合計4台のコンピューターで構成されているわけです。それぞれ、カスパーが分子機能、バルタザールが生命システム、メルキオールが遺伝子情報系を担当、メアリーが分子機能系を担当しているようです。
この産業技術総合研究所が所有する実在のマギシステムは、「Massively parallel genomic information analysis system(超並列ゲノム情報解析システム)」という言葉の頭文字を取って、マギシステムと名付けられたとのことです。
しかし、それだけではなく、このシステムの関係者にエヴァンゲリオンのファンがいたため、作中のマギシステムにちなんで名付けられたとのことです。
実在のマギシステムは並列PCクラスターサーバーです。メインとなるOSは「RedHat Linux 7.1」で、他に並列OSとして「SCore 4.1」が使用されています。

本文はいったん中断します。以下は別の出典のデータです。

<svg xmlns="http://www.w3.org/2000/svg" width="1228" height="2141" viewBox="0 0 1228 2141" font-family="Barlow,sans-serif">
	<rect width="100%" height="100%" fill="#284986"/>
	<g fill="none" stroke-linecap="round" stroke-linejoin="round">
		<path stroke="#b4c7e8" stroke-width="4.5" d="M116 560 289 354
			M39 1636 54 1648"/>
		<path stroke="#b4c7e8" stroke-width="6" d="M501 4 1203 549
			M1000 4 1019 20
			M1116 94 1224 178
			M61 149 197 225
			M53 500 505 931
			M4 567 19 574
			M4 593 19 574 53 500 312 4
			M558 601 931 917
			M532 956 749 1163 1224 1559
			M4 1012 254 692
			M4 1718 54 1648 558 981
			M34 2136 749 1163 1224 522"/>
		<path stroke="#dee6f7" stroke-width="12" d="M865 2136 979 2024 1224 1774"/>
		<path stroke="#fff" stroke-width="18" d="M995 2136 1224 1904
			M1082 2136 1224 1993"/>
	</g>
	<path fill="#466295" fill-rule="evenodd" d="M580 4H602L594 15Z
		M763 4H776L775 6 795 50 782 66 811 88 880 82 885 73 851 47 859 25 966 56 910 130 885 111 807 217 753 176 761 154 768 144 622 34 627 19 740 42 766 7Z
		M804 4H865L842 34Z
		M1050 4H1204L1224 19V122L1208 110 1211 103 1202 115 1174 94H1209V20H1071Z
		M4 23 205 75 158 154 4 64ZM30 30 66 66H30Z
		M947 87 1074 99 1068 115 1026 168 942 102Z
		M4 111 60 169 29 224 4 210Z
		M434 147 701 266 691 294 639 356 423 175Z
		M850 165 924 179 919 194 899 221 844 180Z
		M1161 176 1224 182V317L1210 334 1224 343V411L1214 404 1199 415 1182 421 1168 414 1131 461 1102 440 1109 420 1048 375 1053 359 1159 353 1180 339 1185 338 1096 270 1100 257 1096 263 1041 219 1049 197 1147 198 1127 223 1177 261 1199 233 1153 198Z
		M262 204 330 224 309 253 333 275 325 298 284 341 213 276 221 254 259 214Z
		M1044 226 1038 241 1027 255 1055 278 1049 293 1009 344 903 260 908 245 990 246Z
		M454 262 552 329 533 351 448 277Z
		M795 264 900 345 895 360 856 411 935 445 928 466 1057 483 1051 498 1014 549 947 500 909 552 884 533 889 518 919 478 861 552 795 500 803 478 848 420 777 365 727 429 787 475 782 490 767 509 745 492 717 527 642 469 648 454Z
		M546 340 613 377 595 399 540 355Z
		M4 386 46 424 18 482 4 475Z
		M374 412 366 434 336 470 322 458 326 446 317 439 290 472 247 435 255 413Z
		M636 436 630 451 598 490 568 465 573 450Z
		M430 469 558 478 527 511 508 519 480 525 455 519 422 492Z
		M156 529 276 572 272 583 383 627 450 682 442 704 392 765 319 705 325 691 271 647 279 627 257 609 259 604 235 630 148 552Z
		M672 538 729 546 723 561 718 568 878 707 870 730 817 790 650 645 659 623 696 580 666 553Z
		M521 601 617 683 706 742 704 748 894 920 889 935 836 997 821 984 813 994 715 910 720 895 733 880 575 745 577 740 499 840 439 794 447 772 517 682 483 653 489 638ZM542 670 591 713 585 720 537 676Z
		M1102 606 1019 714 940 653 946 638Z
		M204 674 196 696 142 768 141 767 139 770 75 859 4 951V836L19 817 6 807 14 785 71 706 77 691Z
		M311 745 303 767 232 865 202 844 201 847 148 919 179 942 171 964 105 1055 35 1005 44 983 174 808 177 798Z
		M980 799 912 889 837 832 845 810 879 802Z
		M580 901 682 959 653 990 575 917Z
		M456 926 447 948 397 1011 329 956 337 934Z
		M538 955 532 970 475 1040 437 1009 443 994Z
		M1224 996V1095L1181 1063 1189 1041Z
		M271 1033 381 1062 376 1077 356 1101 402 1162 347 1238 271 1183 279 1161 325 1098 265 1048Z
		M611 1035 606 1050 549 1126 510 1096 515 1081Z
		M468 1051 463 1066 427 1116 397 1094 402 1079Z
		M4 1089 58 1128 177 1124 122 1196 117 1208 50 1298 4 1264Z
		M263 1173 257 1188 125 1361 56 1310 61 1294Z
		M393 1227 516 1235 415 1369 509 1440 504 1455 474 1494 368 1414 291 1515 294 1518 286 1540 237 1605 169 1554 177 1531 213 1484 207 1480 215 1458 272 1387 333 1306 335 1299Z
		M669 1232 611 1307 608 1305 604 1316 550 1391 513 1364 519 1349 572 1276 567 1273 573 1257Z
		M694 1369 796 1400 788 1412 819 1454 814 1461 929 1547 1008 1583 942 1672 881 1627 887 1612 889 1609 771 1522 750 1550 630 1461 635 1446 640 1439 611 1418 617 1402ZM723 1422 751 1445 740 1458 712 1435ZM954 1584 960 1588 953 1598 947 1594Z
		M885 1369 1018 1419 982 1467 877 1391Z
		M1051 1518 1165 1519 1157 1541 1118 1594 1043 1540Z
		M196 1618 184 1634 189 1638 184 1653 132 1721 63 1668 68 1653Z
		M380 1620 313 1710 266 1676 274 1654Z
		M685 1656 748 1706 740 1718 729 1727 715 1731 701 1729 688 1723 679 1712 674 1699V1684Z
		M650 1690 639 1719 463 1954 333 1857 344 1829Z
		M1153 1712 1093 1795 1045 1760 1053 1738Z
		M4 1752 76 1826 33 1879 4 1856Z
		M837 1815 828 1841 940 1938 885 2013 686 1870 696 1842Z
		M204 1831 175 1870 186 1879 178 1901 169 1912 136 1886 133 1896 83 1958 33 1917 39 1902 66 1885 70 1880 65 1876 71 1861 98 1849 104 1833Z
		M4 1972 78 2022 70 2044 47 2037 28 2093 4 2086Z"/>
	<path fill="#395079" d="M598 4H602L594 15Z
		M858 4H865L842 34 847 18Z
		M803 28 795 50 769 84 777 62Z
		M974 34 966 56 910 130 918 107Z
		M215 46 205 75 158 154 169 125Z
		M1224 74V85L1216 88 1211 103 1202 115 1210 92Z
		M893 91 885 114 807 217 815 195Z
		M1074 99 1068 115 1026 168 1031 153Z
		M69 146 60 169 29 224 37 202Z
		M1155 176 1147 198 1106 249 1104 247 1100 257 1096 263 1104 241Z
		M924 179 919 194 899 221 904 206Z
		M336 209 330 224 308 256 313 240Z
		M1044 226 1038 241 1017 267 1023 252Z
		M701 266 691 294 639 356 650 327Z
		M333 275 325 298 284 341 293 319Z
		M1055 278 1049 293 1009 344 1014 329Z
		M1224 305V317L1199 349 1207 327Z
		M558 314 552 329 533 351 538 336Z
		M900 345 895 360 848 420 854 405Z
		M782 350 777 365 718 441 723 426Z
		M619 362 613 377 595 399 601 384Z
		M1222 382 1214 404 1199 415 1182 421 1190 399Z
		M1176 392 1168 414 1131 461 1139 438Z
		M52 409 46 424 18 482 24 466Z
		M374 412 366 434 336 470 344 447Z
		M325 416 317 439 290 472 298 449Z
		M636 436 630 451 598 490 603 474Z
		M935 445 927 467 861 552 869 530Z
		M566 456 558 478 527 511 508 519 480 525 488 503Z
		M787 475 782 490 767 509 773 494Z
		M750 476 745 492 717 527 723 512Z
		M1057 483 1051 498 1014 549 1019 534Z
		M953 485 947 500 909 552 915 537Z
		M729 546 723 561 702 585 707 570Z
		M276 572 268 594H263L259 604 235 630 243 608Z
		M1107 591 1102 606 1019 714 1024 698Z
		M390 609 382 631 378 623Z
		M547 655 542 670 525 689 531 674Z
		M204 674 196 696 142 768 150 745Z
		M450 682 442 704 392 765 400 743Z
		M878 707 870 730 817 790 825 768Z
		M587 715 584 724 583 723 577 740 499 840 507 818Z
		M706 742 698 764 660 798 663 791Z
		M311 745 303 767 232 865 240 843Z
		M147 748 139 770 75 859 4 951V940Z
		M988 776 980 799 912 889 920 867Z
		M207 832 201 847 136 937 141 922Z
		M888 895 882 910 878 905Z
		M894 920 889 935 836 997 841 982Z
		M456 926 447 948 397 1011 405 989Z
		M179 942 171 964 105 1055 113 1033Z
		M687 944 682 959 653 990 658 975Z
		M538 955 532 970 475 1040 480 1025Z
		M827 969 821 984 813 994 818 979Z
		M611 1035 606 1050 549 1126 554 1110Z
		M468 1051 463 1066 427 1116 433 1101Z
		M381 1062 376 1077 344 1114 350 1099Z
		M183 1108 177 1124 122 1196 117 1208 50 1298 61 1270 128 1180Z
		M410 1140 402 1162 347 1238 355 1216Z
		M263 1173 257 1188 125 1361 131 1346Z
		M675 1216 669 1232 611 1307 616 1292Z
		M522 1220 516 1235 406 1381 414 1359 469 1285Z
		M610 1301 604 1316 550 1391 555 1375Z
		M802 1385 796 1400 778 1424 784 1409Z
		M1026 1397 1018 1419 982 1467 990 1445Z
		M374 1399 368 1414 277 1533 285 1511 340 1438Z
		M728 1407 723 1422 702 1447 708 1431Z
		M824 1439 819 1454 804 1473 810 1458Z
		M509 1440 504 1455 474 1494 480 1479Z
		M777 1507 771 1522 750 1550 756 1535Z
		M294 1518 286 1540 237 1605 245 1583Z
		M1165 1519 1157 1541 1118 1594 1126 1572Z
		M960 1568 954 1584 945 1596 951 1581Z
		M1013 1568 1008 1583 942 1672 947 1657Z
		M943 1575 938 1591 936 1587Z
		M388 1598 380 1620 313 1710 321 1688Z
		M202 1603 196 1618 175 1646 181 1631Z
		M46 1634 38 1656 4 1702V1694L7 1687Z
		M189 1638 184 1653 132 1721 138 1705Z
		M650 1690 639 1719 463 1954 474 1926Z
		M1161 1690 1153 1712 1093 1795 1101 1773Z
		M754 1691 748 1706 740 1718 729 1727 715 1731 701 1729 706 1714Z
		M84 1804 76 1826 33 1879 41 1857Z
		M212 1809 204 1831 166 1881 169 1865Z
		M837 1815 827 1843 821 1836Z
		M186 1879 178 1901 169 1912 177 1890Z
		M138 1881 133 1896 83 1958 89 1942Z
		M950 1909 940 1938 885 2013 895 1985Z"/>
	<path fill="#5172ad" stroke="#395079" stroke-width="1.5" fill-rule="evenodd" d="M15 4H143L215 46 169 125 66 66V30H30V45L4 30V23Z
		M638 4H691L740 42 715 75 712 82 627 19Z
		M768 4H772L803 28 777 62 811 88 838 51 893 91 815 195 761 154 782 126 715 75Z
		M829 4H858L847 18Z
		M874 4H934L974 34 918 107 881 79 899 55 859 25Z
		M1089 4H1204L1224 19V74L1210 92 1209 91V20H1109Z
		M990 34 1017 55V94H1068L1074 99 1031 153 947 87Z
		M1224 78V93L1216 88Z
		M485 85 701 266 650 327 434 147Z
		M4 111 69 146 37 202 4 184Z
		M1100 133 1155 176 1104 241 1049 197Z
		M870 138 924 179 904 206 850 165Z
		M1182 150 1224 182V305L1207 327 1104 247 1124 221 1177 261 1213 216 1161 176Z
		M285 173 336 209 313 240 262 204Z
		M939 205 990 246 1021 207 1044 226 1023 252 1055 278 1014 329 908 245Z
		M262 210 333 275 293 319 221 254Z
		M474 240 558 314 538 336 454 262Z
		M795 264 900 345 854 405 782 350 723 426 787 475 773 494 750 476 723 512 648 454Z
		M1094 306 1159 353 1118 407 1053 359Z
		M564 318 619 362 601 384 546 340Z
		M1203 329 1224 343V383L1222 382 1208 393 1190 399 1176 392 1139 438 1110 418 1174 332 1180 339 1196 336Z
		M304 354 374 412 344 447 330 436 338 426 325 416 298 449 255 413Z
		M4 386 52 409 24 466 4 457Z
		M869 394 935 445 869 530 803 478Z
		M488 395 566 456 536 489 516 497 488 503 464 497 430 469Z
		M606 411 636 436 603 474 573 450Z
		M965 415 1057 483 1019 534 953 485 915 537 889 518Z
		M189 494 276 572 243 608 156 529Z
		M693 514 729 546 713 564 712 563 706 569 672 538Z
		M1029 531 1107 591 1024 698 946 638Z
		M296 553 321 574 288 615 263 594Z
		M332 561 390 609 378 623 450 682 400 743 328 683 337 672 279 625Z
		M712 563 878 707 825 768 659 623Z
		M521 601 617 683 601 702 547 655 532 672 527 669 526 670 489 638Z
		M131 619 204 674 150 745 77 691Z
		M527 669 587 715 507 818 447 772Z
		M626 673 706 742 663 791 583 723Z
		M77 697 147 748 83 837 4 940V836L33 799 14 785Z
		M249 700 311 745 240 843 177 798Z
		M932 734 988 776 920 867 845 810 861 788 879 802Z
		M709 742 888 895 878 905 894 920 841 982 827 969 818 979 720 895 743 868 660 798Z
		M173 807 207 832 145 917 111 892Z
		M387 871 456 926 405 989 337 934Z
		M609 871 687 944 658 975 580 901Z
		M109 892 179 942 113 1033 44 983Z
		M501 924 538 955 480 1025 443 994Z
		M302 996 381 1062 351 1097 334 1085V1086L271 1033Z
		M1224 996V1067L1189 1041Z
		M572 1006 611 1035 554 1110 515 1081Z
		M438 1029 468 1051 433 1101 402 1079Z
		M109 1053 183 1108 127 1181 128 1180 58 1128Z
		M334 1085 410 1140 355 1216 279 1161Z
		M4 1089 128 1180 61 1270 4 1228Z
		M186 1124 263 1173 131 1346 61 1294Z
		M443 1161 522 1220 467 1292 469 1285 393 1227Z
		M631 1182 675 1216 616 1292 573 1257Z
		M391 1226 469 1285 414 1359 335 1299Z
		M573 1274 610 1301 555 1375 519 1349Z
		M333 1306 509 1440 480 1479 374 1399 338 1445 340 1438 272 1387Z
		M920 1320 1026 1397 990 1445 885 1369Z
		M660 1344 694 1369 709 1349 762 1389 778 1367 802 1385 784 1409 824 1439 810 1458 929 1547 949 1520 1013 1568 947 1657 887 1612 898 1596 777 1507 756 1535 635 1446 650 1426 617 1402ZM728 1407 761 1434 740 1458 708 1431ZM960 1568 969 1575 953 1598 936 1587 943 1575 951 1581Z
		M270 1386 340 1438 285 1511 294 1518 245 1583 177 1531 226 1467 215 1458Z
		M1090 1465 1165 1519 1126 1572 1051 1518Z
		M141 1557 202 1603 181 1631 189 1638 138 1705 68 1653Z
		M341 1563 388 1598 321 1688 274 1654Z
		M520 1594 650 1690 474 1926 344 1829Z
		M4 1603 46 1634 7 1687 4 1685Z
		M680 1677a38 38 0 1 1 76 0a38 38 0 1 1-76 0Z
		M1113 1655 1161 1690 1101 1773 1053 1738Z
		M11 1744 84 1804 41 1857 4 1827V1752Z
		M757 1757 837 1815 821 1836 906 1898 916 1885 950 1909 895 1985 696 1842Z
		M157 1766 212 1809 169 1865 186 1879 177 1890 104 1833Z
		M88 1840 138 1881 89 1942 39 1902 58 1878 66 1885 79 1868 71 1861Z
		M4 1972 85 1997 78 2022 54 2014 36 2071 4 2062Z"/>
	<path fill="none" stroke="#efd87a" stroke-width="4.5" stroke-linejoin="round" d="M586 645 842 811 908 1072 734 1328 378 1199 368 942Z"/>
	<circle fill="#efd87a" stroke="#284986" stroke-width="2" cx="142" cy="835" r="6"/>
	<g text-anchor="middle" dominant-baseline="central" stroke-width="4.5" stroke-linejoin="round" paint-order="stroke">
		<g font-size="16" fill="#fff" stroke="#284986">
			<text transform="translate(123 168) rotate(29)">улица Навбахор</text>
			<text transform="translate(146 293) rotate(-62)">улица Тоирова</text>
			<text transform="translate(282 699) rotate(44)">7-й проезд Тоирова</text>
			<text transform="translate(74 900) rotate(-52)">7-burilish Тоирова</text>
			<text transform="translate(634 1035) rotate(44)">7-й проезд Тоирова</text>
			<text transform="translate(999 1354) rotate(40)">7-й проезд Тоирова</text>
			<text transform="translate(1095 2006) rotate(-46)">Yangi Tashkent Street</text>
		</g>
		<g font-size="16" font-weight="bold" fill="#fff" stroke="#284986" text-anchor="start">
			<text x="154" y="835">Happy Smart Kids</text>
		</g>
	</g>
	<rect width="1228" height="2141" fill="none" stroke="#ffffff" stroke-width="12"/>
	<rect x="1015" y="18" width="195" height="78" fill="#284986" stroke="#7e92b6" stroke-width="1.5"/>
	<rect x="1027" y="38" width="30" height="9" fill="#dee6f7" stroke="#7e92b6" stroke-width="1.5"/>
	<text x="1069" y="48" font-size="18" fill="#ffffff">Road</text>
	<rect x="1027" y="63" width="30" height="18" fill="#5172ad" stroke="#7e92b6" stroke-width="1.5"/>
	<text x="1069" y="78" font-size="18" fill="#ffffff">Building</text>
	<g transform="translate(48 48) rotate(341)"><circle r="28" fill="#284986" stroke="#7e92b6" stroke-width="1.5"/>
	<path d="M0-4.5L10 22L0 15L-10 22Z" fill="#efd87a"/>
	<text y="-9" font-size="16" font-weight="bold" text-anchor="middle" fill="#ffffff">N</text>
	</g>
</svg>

正式名称は、「1024CPU CBRC MAGI Cluster System」と名付けられています。1040個ものCPUを接続した大規模なPCクラスタで、世界的に見ても最高水準のものだということです。
主に、大量の生命情報データを扱い、タンパク質構造解析、ゲノム情報の解析、ゲノムからの遺伝子の発見、分子シミュレーションや、分子構造解析のための画像処理といった目的に使用されています。